Diagnóstico da SAF não é fácil, mas é possível reconhecer sinais clínicos desde os primeiros dias de vida
Maria dos Anjos Mesquita* Publicado em 26/04/2023, às 06h00
Muitos pesquisadores acreditam que o problema mais trágico do alcoolismo são os prejuízos permanentes que ele pode causar aos indivíduos, quando a sua mãe bebe qualquer bebida alcoólica durante a gravidez. Consideram que o álcool é a substância que mais comumente causa defeitos na estrutura e nas funções dos órgãos quando ele atinge o embrião e/ou o feto.
Várias instituições mundiais, entre elas as norte americanas National Organization on Fetal Alcohol Syndrome e National Institute on Alcohol Abuse and Alcoholism, afirmam que a Síndrome Alcoólica Fetal corresponde ao quadro mais grave e completo do espectro ou transtorno de desordens fetais alcoólicas (fetal alcohol spectrum disorders – FASD).
Este transtorno descreve múltiplas alterações físicas, do desenvolvimento neurológico, comportamentais e de aprendizado, que podem ocorrer no indivíduo exposto ao álcool durante a sua gestação. Estas alterações têm implicações para toda a vida do paciente acometido, para a sua família e para a sociedade em que vive.

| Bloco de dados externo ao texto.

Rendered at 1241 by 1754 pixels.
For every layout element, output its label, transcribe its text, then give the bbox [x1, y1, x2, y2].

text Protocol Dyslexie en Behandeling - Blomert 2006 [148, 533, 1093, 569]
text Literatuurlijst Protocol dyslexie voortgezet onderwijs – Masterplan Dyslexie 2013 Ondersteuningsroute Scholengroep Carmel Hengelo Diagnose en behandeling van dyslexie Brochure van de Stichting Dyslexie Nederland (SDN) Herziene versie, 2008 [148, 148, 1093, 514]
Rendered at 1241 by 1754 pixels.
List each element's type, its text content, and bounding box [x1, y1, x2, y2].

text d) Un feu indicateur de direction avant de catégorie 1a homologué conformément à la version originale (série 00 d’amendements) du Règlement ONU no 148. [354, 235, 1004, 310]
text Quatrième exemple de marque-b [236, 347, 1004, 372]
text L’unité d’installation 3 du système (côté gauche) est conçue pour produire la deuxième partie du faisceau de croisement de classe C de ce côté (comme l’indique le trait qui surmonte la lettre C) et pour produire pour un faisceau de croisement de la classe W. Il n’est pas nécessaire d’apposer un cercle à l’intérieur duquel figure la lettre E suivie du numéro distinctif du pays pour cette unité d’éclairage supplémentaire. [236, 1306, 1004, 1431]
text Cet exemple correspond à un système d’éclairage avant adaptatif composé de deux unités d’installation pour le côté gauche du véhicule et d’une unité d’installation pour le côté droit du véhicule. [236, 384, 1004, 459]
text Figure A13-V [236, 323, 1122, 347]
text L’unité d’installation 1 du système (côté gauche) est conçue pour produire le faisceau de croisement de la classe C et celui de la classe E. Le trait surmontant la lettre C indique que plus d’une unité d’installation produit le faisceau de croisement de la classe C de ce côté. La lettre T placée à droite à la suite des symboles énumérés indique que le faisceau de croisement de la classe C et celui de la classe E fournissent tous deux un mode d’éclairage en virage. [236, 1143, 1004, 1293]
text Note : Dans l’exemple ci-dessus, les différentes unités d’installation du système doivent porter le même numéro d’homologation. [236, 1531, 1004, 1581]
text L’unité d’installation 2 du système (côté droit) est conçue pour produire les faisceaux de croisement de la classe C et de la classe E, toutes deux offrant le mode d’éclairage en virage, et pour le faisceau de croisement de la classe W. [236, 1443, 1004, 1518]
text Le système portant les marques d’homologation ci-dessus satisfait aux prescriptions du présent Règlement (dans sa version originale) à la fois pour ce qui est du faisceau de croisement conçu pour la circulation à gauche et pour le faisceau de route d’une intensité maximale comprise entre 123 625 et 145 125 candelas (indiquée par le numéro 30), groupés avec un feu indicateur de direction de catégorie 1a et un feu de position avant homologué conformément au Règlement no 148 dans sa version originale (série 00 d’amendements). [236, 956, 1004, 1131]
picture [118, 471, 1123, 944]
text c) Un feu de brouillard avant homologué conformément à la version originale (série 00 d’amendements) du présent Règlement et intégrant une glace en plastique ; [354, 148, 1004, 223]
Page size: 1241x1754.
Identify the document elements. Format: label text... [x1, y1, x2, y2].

O acometimento do embrião/feto depende da quantidade de bebida alcoólica que a gestante bebeu e da maneira como a consumiu, da quantidade de álcool no seu sangue, do mês ou meses de gravidez que o usou e da susceptibilidade genética do feto.
Um estudo feito no Chile, por Kuehn e colaboratores, mostrou que 80% das grávidas alcoólatras tiveram filhos com uma ou mais anormalidades associadas à exposição ao álcool durante a gestação.
O álcool, contido em qualquer bebida alcoólica, pode causar danos em todas as fases da gravidez. Nas primeiras duas semanas de gestação, o consumo de álcool pela gestante pode provocar aborto. Da terceira à oitava semana, é capaz de levar a grandes alterações na composição e forma dos órgãos e a déficits na sua função. Do terceiro mês em diante pode causar alterações estruturais mais sutis nos órgãos e, também, aos seus déficits funcionais
Todos os órgãos e sistemas podem ser afetados pela ação nociva do álcool na vida intrauterina. Leva a alterações do desenvolvimento do cérebro, coração, rins, intestino, fígado, ossos, genitais e do rosto entre outros. Provoca, também, alterações de comportamento, dificuldades de visão, de audição, de ganho de peso e de crescimento.
Porém, as consequências mais nocivas, incapacitantes e permanentes da ação do álcool no indivíduo que ainda está no útero materno, são o comprometimento do desenvolvimento e das funções cerebrais.
As alterações do cérebro manifestam-se por cabeça e cérebro menores que o normal (microcefalia e microencefalia), retardo mental, dificuldades de aprendizado, alterações da memória, problemas na linguagem, déficit de atenção, hiperatividade, convulsões, tremores, dificuldades dos movimentos, dificuldade no controle de impulsos e falta de habilidades sociais. São pessoas que têm dificuldades de formar amigos, de conviverem com outras pessoas, de controlar as suas vontades e impulsos, de serem autônomos.
Frequentemente se voltam para a vida do crime.
No rosto é comum possuírem a fissura palpebral pequena, o filtro nasal liso e a borda vermelha do lábio superior fina. Podem ter pregas no canto dos olhos, ponta do nariz voltado para cima, queixo fino, bochechas planas e alterações nas orelhas.
O diagnóstico precoce do transtorno de desordens fetais alcoólicas é importante para que se possa agir de maneira precoce nesses pacientes levando a melhores resultados para o seu futuro.
Não se sabe se existe alguma quantidade de bebida alcoólica, que a grávida possa beber e que não leve a problemas para o feto. Acredita-se que, qualquer quantidade que ela consuma, possa levar a defeitos no desenvolvimento dos órgãos e do crescimento das crianças, tanto no útero quanto após o seu nascimento. Por esse motivo, nós, da Sociedade de Pediatria de São Paulo, a Academia Americana de Pediatria, a Central Association of Obstetricians & Gynecologists, o Centers for Disease Control and Prevention, entre outras instituições mundiais, recomendamos que todas as mulheres grávidas, que desejam ou tenham risco de engravidar não bebam nenhuma quantidade de bebida alcoólica.
* Maria dos Anjos é neonatologista e membro do Núcleo de Estudos dos Efeitos do Álcool na Gestante, Feto e Recém-nascido da Sociedade de Pediatria de São Paulo.